Wow, they say we all have at least one book in us. I think you’re brave commiting to get it down, to putting it out there. Those last words will come.
Thank you Kathryn! Your confidence means more than you know.
I would read your words any day. They always touch my heart and open me up to life and living and being me.
Oh that makes me smile, big.
An excellent way to start my day. Thank you.
but sweetheart, it’s NOT the “END” of the story ~ it’s just a good stopping point or the end of a chapter ~ you will have multiple memoirs covering the different periods in your life. your ‘essays’ about your real life are what first drew me to your writing. {back when you wouldn’t post poetry to the front page.} i have always said, and meant it!, that your writing is more than evocative and vivid ~ you literally draw the reader in to stand right next to you seeing, hearing, feeling, smelling, tasting all that you are experiencing. if your memoir does not get published and make you famous, then NO ONE’s memoir should be published! i can not wait to read it!!! if you ever need encouragement, you have my number, b!!!
Love you! *Giant Sparkly Squishy Ever-So-Proud-of-You Hugs*
♥
Wow! This is why I keep you in my pocket and walk around with you all day. xoxo
As you know, I’ve already set aside $ to buy your book. I started my little journey in 1978 with a love poem I no longer have to a girl I never had and haven’t seen in 30 years. I applaud you for your tenacity, your willingness to look past the exterior, to examine who you are, and as Frank Zappa said “You are what you is, and that’s all it ’tis!” I tried writing my memoir too, but gave up in a narrative.
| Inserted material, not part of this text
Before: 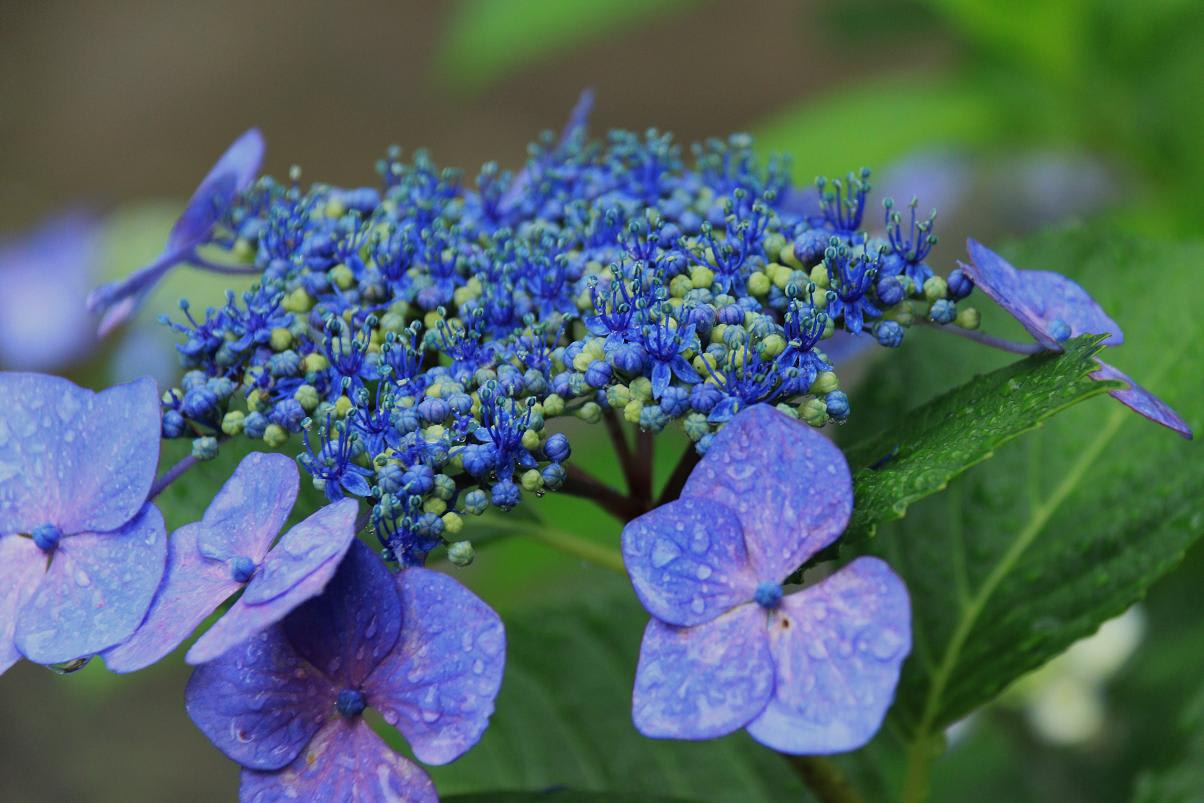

I write these little “whatever they are”s and they become pieces of a makeshift memoir.
Writing is the one cure, past talk therapy, past chemicals. I want to encourage you because you will know more about yourself, and consequently more about the universal human condition by your solitary act of writing. Also, it will help your kids understand you better way, way, way down the road.
“I’m writing my own self-help book, one poem at a time.” -with love and happy new year wishes, Buddah Moskowitz
Thank you Mosk!
You’re such an encouraging person, I hope I’m like that for people.
Anything writing of yours, whether prose or poetry would be made interesting by your unique gift of laying those words down in your own special prosody…
Thank you! Your words are a wonderful thing for me to carry around all day.
Ahh, but a memoir is not about an entire life, it is about a portion of a life . . . so there can be an end to the memoir even if there has not yet been and end to the portion.
It is what you make it, right? I am sure it is great. I am amazed that with all you do you are doing this too. Good for you. I am certain it is, as you say, cheaper than therapy. HUGS!
Right.
Perfect, thank you for the thoughts. xo
Good luck with finding the end and getting the 15,000 words out. You can do it, of course! Hugs back at ‘cha!